I was surprised by how much I knew.
“And a shellfish dish.”
“Which one?”
“À la poulette.”
“Really?”
“The one with the egg.”
“The bastard.”
* * *
—
I got up at four, to review the recipes. It wasn’t the Theory that worried me—I knew how to cram. It was the Practical: the clock ticking and my making food for a panel of seen-it-all world-weary French chefs whom I had never met before. (Cros wasn’t allowed to be a judge.)
I arrived. There was confusion. Cros—excited—redirected everyone to an auditorium for a practice run of the Theory test. Until now, Cros had been easy to understand, even for me, because his speech was always
so purposeful. Most of my notes are in French. But Cros was excited by the exam, he clearly loved exams, and there was a complication (the fish hadn’t shown up!), and it had rendered him incomprehensible.

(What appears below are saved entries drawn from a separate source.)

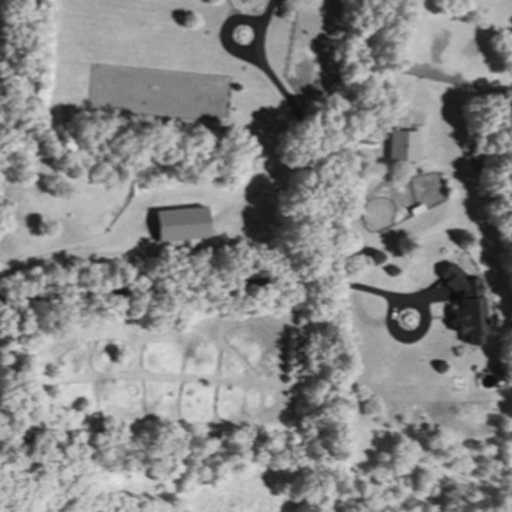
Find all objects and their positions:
building: (403, 147)
building: (404, 147)
road: (310, 149)
road: (261, 189)
road: (355, 218)
building: (181, 225)
building: (181, 225)
road: (84, 252)
road: (210, 287)
building: (465, 305)
building: (466, 306)
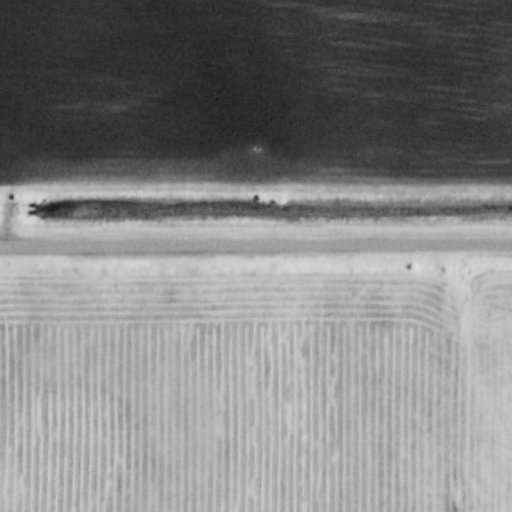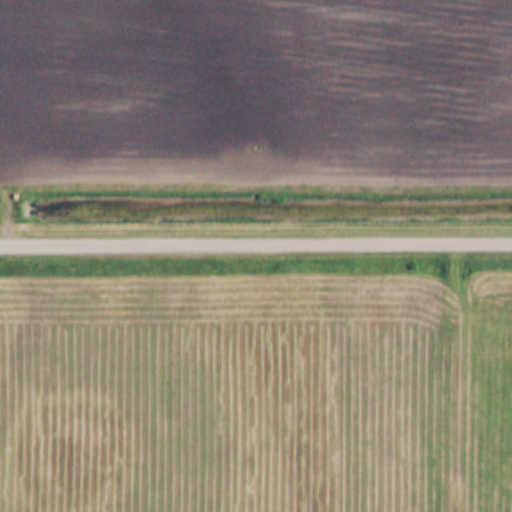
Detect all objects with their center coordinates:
road: (256, 248)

It would turn out that I had misunderstood his instruction. It wasn’t a practice Theory. It was the real thing, the one I had planned on cramming for during lunch. When I was then eating it with Augusto, and flipping through my now useless flash cards, he finally had to ask: “What are you doing? The Theory exam was this morning.”
“It was?”
(I bombed it. I hadn’t looked at a single page of text. Poisson d’eau douce, for instance. Sweet water fish? What could that mean? It means “freshwater fish.” It is a good thing I hadn’t known that I’d bombed it and could then enter the Practical exam full of misplaced optimism.)
The practical commenced at 10:00 a.m. I drew a folded slip of paper out of a toque that determined the exam I would take, A or B. I got A.
Make a sauce Béarnaise.
Make a beurre à la maître d’hôtel.
Make PDT cocotte.
Prepare a merlan à l’anglaise.
Prepare moules à la poulette. (Cros was a dick.)
Except for the moules à la poulette, it wasn’t too bad. On paper, I knew the items.
I took five minutes to write out the ingredients, plus crude reminders (“Fish—don’t overcook!”) and a schedule.
At 10:45, I got ready to present my first dish, the beurre maître d’hôtel, to the two chefs waiting for it behind the worktop. One had conducted the omelet-making lessons. I couldn’t remember his name, but I liked what I’d seen of his manner, firm but gentle. The other was my judge, Hervé Raphanel, the one who had watched the omelet-making with me. I had been used to seeing Cros behind the worktop, uncompromising, indifferent, tough. It was comforting to see these two faces. They looked so soft.
A beurre maître d’hôtel is butter fluffed up with a wooden spoon into a “pommade,” then salted and acidified by a squeeze of lemon. I presented it to Raphanel.